All records below must be written out exactly, with the pictures excluded.

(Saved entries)
# # #

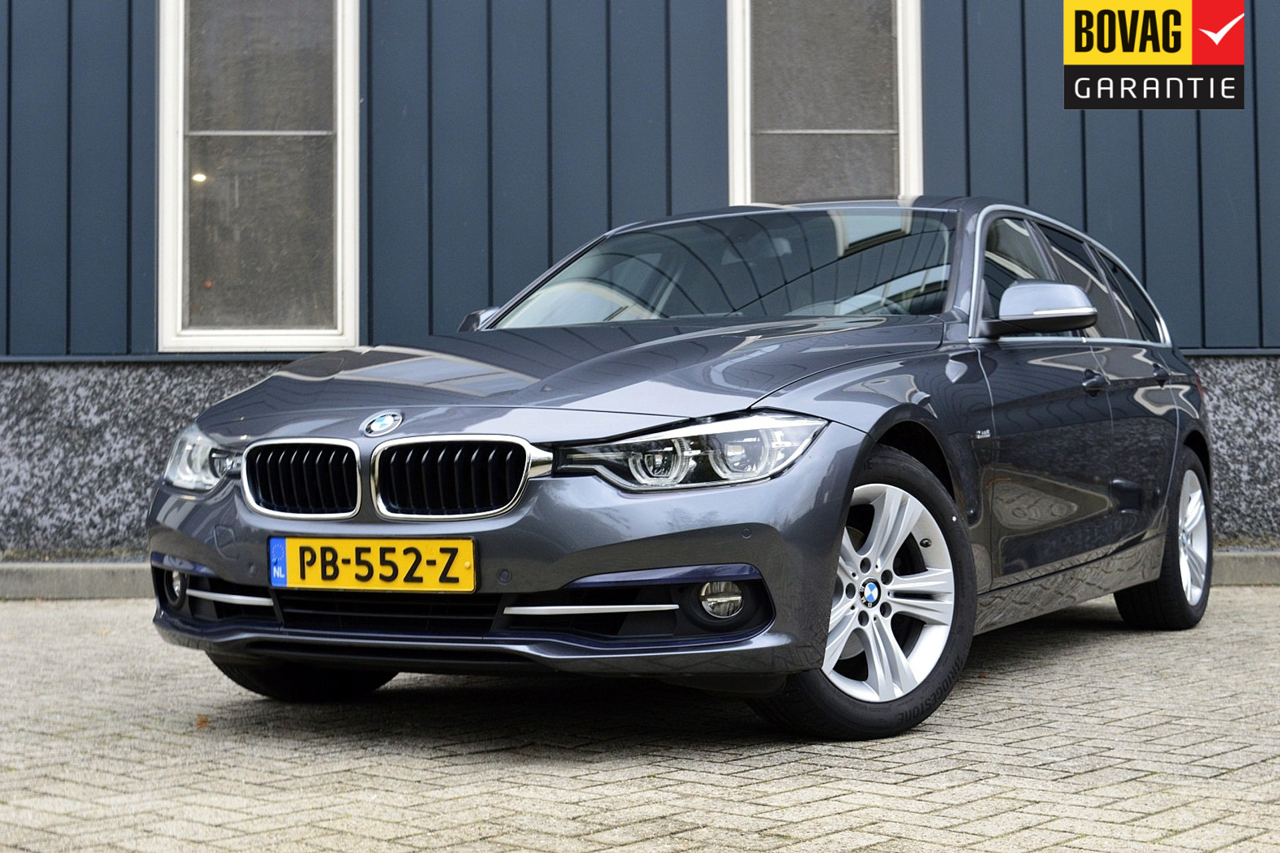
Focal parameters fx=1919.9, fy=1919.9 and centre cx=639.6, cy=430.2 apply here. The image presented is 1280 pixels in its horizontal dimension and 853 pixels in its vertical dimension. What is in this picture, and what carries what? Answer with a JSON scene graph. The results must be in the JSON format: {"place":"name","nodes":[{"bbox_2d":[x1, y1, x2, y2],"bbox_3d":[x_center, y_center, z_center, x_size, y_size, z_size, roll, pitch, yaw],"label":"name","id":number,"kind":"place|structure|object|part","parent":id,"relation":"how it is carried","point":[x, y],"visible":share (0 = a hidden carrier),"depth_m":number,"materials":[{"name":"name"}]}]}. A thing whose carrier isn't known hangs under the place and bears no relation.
{"place":"outdoors","nodes":[
{"label":"outdoors","id":0,"kind":"place"},
{"bbox_2d":[0,588,1279,852],"label":"brick pavement","id":1,"kind":"structure","parent":0,"point":[923,782],"materials":[{"name":"brick"}]},
{"bbox_2d":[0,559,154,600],"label":"curb","id":2,"kind":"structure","parent":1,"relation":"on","point":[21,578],"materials":[{"name":"grey concrete"}]},
{"bbox_2d":[194,714,210,729],"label":"fallen leaf","id":3,"kind":"object","parent":1,"relation":"on","point":[204,723],"visible":0.6,"depth_m":4.89,"materials":[{"name":"brown"}]},
{"bbox_2d":[146,195,1217,744],"bbox_3d":[0.419,0.026,6.013,1.833,1.378,4.109,-1,-1,15],"label":"car","id":4,"kind":"object","parent":1,"relation":"on","point":[845,431],"visible":0.96,"depth_m":4.81,"materials":[{"name":"metal"}]},
{"label":"headlight","id":5,"kind":"part","parent":4,"relation":"part of","materials":[{"name":"clear plastic"}]},
{"label":"kidney grille","id":6,"kind":"part","parent":4,"relation":"part of","materials":[{"name":"metal"}]},
{"bbox_2d":[266,536,477,592],"bbox_3d":[-0.642,0.324,4.497,0.568,0.152,0.073,-1,-1,15],"label":"license plate","id":7,"kind":"object","parent":4,"relation":"attached to","point":[459,561],"visible":0.97,"depth_m":4.49,"materials":[{"name":"yellow metal"}]},
{"label":"kidney grille","id":8,"kind":"part","parent":4,"relation":"part of","materials":[{"name":"silver metal"}]},
{"label":"mirror","id":9,"kind":"part","parent":4,"relation":"part of","materials":[{"name":"plastic"}]},
{"label":"bumper","id":10,"kind":"part","parent":4,"relation":"part of","materials":[{"name":"plastic"}]},
{"label":"hood","id":11,"kind":"part","parent":4,"relation":"part of","materials":[{"name":"grey metal"}]},
{"label":"headlight","id":12,"kind":"part","parent":4,"relation":"part of","materials":[{"name":"clear plastic"}]},
{"label":"wheel","id":13,"kind":"part","parent":4,"relation":"part of","materials":[{"name":"rubber"}]},
{"label":"alloy rim","id":14,"kind":"part","parent":4,"relation":"part of","materials":[{"name":"metal"}]},
{"label":"mirror","id":15,"kind":"part","parent":4,"relation":"part of","materials":[{"name":"plastic"}]},
{"label":"windows","id":16,"kind":"part","parent":4,"relation":"part of","materials":[{"name":"black glass"}]},
{"label":"door handle","id":17,"kind":"part","parent":4,"relation":"part of","materials":[{"name":"grey metal"}]},
{"label":"door handle","id":18,"kind":"part","parent":4,"relation":"part of","materials":[{"name":"grey metal"}]},
{"label":"wheel","id":19,"kind":"part","parent":4,"relation":"part of","materials":[{"name":"silver metal"}]},
{"bbox_2d":[0,0,1279,560],"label":"building","id":20,"kind":"structure","parent":0,"point":[149,9],"depth_m":9.99,"materials":[{"name":"blue paint"}]},
{"bbox_2d":[158,0,361,352],"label":"window","id":21,"kind":"structure","parent":20,"relation":"in","point":[351,297],"depth_m":9.86,"materials":[{"name":"glass"}]},
{"bbox_2d":[727,0,923,205],"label":"window","id":22,"kind":"structure","parent":20,"relation":"in","point":[740,165],"depth_m":9.94,"materials":[{"name":"glass"}]},
{"bbox_2d":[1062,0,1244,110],"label":"logo badge","id":23,"kind":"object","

# # #

Exercise response:
Focal parameters fx=1919.9, fy=1919.9 and centre cx=639.6, cy=430.2 apply here. The image presented is 1280 pixels in its horizontal dimension and 853 pixels in its vertical dimension. What is in this picture, and what carries what? Answer with a JSON scene graph. The results must be in the JSON format: {"place":"name","nodes":[{"bbox_2d":[x1, y1, x2, y2],"bbox_3d":[x_center, y_center, z_center, x_size, y_size, z_size, roll, pitch, yaw],"label":"name","id":number,"kind":"place|structure|object|part","parent":id,"relation":"how it is carried","point":[x, y],"visible":share (0 = a hidden carrier),"depth_m":number,"materials":[{"name":"name"}]}]}. A thing whose carrier isn't known hangs under the place and bears no relation.
{"place":"outdoors","nodes":[
{"label":"outdoors","id":0,"kind":"place"},
{"bbox_2d":[0,588,1279,852],"label":"brick pavement","id":1,"kind":"structure","parent":0,"point":[923,782],"materials":[{"name":"brick"}]},
{"bbox_2d":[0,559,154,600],"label":"curb","id":2,"kind":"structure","parent":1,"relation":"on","point":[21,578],"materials":[{"name":"grey concrete"}]},
{"bbox_2d":[194,714,210,729],"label":"fallen leaf","id":3,"kind":"object","parent":1,"relation":"on","point":[204,723],"visible":0.6,"depth_m":4.89,"materials":[{"name":"brown"}]},
{"bbox_2d":[146,195,1217,744],"bbox_3d":[0.419,0.026,6.013,1.833,1.378,4.109,-1,-1,15],"label":"car","id":4,"kind":"object","parent":1,"relation":"on","point":[845,431],"visible":0.96,"depth_m":4.81,"materials":[{"name":"metal"}]},
{"label":"headlight","id":5,"kind":"part","parent":4,"relation":"part of","materials":[{"name":"clear plastic"}]},
{"label":"kidney grille","id":6,"kind":"part","parent":4,"relation":"part of","materials":[{"name":"metal"}]},
{"bbox_2d":[266,536,477,592],"bbox_3d":[-0.642,0.324,4.497,0.568,0.152,0.073,-1,-1,15],"label":"license plate","id":7,"kind":"object","parent":4,"relation":"attached to","point":[459,561],"visible":0.97,"depth_m":4.49,"materials":[{"name":"yellow metal"}]},
{"label":"kidney grille","id":8,"kind":"part","parent":4,"relation":"part of","materials":[{"name":"silver metal"}]},
{"label":"mirror","id":9,"kind":"part","parent":4,"relation":"part of","materials":[{"name":"plastic"}]},
{"label":"bumper","id":10,"kind":"part","parent":4,"relation":"part of","materials":[{"name":"plastic"}]},
{"label":"hood","id":11,"kind":"part","parent":4,"relation":"part of","materials":[{"name":"grey metal"}]},
{"label":"headlight","id":12,"kind":"part","parent":4,"relation":"part of","materials":[{"name":"clear plastic"}]},
{"label":"wheel","id":13,"kind":"part","parent":4,"relation":"part of","materials":[{"name":"rubber"}]},
{"label":"alloy rim","id":14,"kind":"part","parent":4,"relation":"part of","materials":[{"name":"metal"}]},
{"label":"mirror","id":15,"kind":"part","parent":4,"relation":"part of","materials":[{"name":"plastic"}]},
{"label":"windows","id":16,"kind":"part","parent":4,"relation":"part of","materials":[{"name":"black glass"}]},
{"label":"door handle","id":17,"kind":"part","parent":4,"relation":"part of","materials":[{"name":"grey metal"}]},
{"label":"door handle","id":18,"kind":"part","parent":4,"relation":"part of","materials":[{"name":"grey metal"}]},
{"label":"wheel","id":19,"kind":"part","parent":4,"relation":"part of","materials":[{"name":"silver metal"}]},
{"bbox_2d":[0,0,1279,560],"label":"building","id":20,"kind":"structure","parent":0,"point":[149,9],"depth_m":9.99,"materials":[{"name":"blue paint"}]},
{"bbox_2d":[158,0,361,352],"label":"window","id":21,"kind":"structure","parent":20,"relation":"in","point":[351,297],"depth_m":9.86,"materials":[{"name":"glass"}]},
{"bbox_2d":[727,0,923,205],"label":"window","id":22,"kind":"structure","parent":20,"relation":"in","point":[740,165],"depth_m":9.94,"materials":[{"name":"glass"}]},
{"bbox_2d":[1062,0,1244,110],"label":"logo badge","id":23,"kind":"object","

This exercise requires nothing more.